(Dataset records begins)

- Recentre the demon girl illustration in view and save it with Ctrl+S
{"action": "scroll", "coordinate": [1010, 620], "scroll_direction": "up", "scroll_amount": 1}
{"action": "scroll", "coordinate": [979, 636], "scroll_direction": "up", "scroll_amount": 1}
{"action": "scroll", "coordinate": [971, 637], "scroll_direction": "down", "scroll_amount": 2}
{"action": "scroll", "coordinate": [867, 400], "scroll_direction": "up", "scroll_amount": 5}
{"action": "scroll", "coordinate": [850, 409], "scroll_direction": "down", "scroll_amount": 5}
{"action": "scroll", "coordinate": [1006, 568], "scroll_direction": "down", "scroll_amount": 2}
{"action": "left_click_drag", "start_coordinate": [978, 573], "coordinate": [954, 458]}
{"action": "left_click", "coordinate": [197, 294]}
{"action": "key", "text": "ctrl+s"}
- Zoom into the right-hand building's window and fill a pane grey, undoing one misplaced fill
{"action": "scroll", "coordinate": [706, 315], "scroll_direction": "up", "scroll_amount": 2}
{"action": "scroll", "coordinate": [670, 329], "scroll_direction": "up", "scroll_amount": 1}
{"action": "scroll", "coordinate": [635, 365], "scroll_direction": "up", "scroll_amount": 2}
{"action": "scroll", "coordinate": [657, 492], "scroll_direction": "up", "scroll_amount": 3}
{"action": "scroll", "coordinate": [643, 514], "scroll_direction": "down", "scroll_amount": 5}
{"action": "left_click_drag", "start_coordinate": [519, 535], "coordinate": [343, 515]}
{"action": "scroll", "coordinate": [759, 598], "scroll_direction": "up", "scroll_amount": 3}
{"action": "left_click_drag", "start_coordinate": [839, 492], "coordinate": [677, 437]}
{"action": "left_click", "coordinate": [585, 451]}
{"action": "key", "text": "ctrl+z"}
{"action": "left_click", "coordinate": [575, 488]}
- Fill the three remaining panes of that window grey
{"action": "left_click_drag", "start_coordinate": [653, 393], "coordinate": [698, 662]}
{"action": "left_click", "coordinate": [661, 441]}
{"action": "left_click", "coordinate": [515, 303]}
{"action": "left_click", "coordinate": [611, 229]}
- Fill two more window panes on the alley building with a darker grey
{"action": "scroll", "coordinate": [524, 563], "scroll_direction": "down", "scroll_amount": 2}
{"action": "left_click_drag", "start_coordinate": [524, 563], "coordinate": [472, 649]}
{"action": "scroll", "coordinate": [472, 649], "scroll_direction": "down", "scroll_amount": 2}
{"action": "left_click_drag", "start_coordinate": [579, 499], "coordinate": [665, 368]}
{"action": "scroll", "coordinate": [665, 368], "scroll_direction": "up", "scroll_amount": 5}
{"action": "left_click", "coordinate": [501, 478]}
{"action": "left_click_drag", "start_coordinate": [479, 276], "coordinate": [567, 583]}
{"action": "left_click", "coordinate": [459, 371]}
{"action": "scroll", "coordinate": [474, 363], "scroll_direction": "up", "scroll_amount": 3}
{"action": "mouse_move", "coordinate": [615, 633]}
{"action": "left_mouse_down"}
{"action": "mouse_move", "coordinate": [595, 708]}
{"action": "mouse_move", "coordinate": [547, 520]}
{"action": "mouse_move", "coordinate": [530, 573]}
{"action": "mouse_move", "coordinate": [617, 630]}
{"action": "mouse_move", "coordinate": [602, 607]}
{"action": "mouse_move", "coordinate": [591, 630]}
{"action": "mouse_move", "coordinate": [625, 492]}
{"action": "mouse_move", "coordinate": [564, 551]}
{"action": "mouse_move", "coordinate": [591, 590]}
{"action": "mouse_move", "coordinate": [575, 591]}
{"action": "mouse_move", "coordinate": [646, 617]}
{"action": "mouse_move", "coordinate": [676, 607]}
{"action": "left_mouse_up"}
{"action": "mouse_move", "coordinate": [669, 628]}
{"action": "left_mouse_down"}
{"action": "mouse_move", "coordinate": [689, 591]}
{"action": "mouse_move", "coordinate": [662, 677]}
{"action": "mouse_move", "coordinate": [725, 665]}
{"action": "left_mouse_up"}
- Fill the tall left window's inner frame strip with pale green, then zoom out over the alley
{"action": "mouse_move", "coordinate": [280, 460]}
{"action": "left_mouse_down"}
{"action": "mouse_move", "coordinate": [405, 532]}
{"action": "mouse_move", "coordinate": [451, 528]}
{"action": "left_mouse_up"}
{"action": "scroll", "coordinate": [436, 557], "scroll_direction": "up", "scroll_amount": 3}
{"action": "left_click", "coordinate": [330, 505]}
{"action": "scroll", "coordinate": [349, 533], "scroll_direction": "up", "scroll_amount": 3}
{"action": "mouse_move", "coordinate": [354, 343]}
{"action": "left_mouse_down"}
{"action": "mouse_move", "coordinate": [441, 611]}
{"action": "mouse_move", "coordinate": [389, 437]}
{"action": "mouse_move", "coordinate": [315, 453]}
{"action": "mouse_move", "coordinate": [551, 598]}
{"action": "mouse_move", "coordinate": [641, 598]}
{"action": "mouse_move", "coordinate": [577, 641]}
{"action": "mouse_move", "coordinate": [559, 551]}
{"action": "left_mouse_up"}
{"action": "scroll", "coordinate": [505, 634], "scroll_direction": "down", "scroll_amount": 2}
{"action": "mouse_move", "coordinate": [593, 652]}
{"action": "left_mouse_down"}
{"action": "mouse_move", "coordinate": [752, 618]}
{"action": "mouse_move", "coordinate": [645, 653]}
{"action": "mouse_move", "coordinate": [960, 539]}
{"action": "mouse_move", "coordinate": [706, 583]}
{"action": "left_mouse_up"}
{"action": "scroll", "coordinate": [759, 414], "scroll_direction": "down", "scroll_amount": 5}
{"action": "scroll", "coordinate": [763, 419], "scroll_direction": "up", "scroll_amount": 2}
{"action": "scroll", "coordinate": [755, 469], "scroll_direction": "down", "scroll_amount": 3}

(Dataset records ends)

Task brief
Find each line in the listing above that contains "with", and copy that line.

Written answer
- Recentre the demon girl illustration in view and save it with Ctrl+S
- Fill two more window panes on the alley building with a darker grey
- Fill the tall left window's inner frame strip with pale green, then zoom out over the alley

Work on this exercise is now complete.